• Work order: Reproduce each line of the entries that carries "Defined".

• Entries provided:
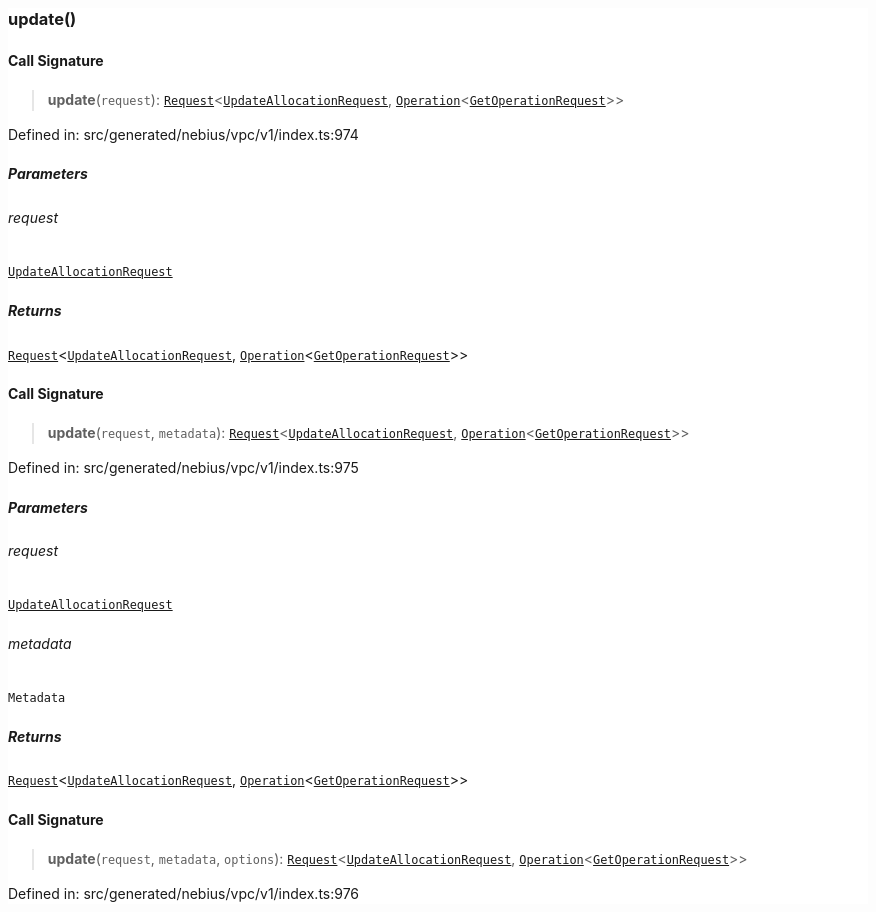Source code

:
### update()

#### Call Signature

> **update**(`request`): [`Request`](../../../../../runtime/request/classes/Request.md)\<[`UpdateAllocationRequest`](../interfaces/UpdateAllocationRequest.md), [`Operation`](../../../../../runtime/operation/classes/Operation.md)\<[`GetOperationRequest`](../../../common/v1/interfaces/GetOperationRequest.md)\>\>

Defined in: src/generated/nebius/vpc/v1/index.ts:974

##### Parameters

###### request

[`UpdateAllocationRequest`](../interfaces/UpdateAllocationRequest.md)

##### Returns

[`Request`](../../../../../runtime/request/classes/Request.md)\<[`UpdateAllocationRequest`](../interfaces/UpdateAllocationRequest.md), [`Operation`](../../../../../runtime/operation/classes/Operation.md)\<[`GetOperationRequest`](../../../common/v1/interfaces/GetOperationRequest.md)\>\>

#### Call Signature

> **update**(`request`, `metadata`): [`Request`](../../../../../runtime/request/classes/Request.md)\<[`UpdateAllocationRequest`](../interfaces/UpdateAllocationRequest.md), [`Operation`](../../../../../runtime/operation/classes/Operation.md)\<[`GetOperationRequest`](../../../common/v1/interfaces/GetOperationRequest.md)\>\>

Defined in: src/generated/nebius/vpc/v1/index.ts:975

##### Parameters

###### request

[`UpdateAllocationRequest`](../interfaces/UpdateAllocationRequest.md)

###### metadata

`Metadata`

##### Returns

[`Request`](../../../../../runtime/request/classes/Request.md)\<[`UpdateAllocationRequest`](../interfaces/UpdateAllocationRequest.md), [`Operation`](../../../../../runtime/operation/classes/Operation.md)\<[`GetOperationRequest`](../../../common/v1/interfaces/GetOperationRequest.md)\>\>

#### Call Signature

> **update**(`request`, `metadata`, `options`): [`Request`](../../../../../runtime/request/classes/Request.md)\<[`UpdateAllocationRequest`](../interfaces/UpdateAllocationRequest.md), [`Operation`](../../../../../runtime/operation/classes/Operation.md)\<[`GetOperationRequest`](../../../common/v1/interfaces/GetOperationRequest.md)\>\>

Defined in: src/generated/nebius/vpc/v1/index.ts:976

• Response:
Defined in: src/generated/nebius/vpc/v1/index.ts:974
Defined in: src/generated/nebius/vpc/v1/index.ts:975
Defined in: src/generated/nebius/vpc/v1/index.ts:976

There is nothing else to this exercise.